→ Text under study:
WAMBLI MATO's picture
WAMBLI MATO
Submitted by WAMBLI MATO on
SIR, DO YOU SPEAK YOUR LANGUAGE? ITS ALWAYS NICE TO GIVE FREE "ADVICE", BUT, ONE SEEMS MORE BELIEABLE IF THEY CAN SPEAK THEIR LANGUAGE. HAHO NA HOKAHEY!

HARLAN EAGLE BEAR's picture
HARLAN EAGLE BEAR
Submitted by HARLAN EAGLE BEAR on
MR. SKYHAWK, YOU GIVE GREAT ADVICE. BTW, DO YOU SPEAK YOUR LANGUAGE? JUST CURIOUS AND, IF YOU DON'T, YOU DON'T. HOWEVER, I FEEL IF YOU'RE GIVING ADVICE, SHARING YOUR COMMENTARIES AND OBSERVATIONS, DON'T YOU THINK IT IS ALSO WISE TO "WALK THE TALK"???? PLEASE DON'T TAKE THIS PERSONAL, BUT, I'VE FOUND OVER THE YEARS FOLKS SUCH AS YOURSELF WHO GIVE ADVICE FREELY CANNOT EITHER SPEAK THEIR LANGUAGE OR HAVEN'T EVER LIVED ON A "REZ"! BEING A NATIVE AMERICAN IS A 24/7 ONGOING RESPONSIBITY, INCLUDING SPEAKING YOUR NATIVE LANGUAGE. HAHO NA HOKAHEY!!!!

Scnpaqci's picture
Scnpaqci
Submitted by Scnpaqci on
Chis sqelixw u qe sqe?elixw lu Selish(I am a human being and my language is Salish) ...S'pe'-xm(Bitterroot is the band I am from)... Chiqs 'tuulmist u siscut pistem chn uwewlsh l qe Selish nuwewlshtn. (I am going to make myself feel better and be smart when i talk in our salish language) Ha ishe kw uwewlsh t selish(Do you know how to talk Salis?..uneh u tah(yes or no?)...chn n'kwn'kwucin.(I am saying one word at a time).u chn aytcin...(and i am speaking with passion)..Axlasqt (everyday

G. Pago's picture
G. Pago
Submitted by G. Pago on
I must say I'm rather offended at the author's claims that it is our fault the languages were lost as a result of residential schools. Were the children supposed to just continue to speak their languages even though they were brutally tortured and beaten each time they did? What of the cases when there was no one to even speak it to. Blaming children who were tortured is obscene, in my opinion. It is certainly not our fault. However the criminals and psychopaths who did this to us didn't feel one bit sorry about it, most of them are long dead, and the inheritors of their culture don't give one whit except to gloat at the cultural destruction their people have wrecked. It is up to us and only to us to seize back and rebuild our own lost languages. To do so is necessary in order to retain and to recover our identity.

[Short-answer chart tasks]
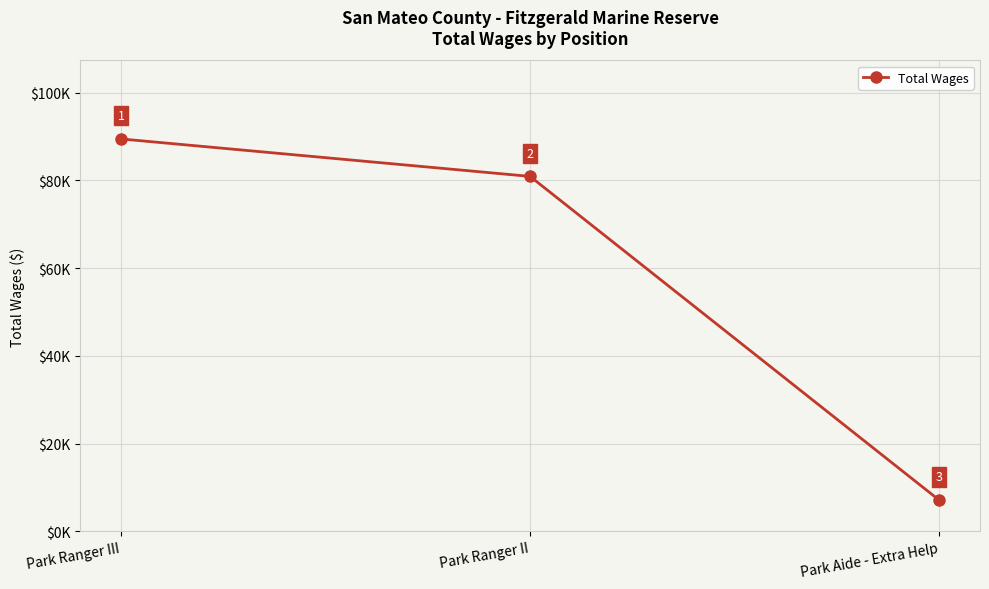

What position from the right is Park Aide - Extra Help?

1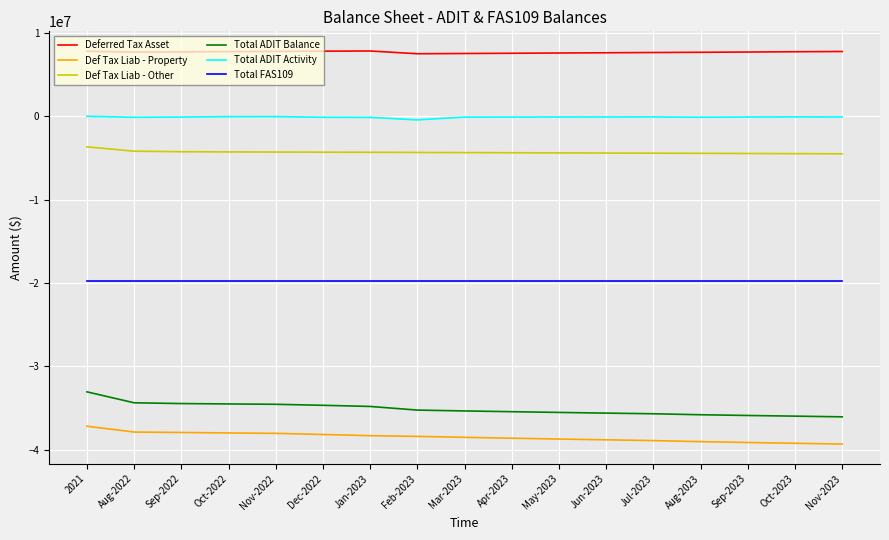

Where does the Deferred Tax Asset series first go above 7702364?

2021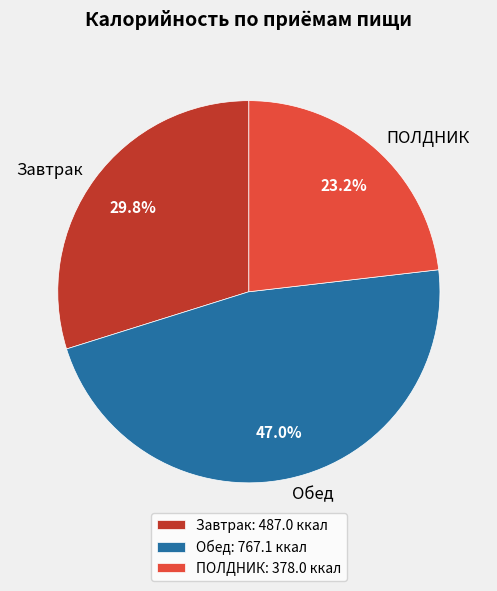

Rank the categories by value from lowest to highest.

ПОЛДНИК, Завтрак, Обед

→ Exercise prompt: In the comment thread, what does G. Pago say is necessary in order to retain and recover identity?

→ Answer to the exercise: Seizing back and rebuilding their own lost languages.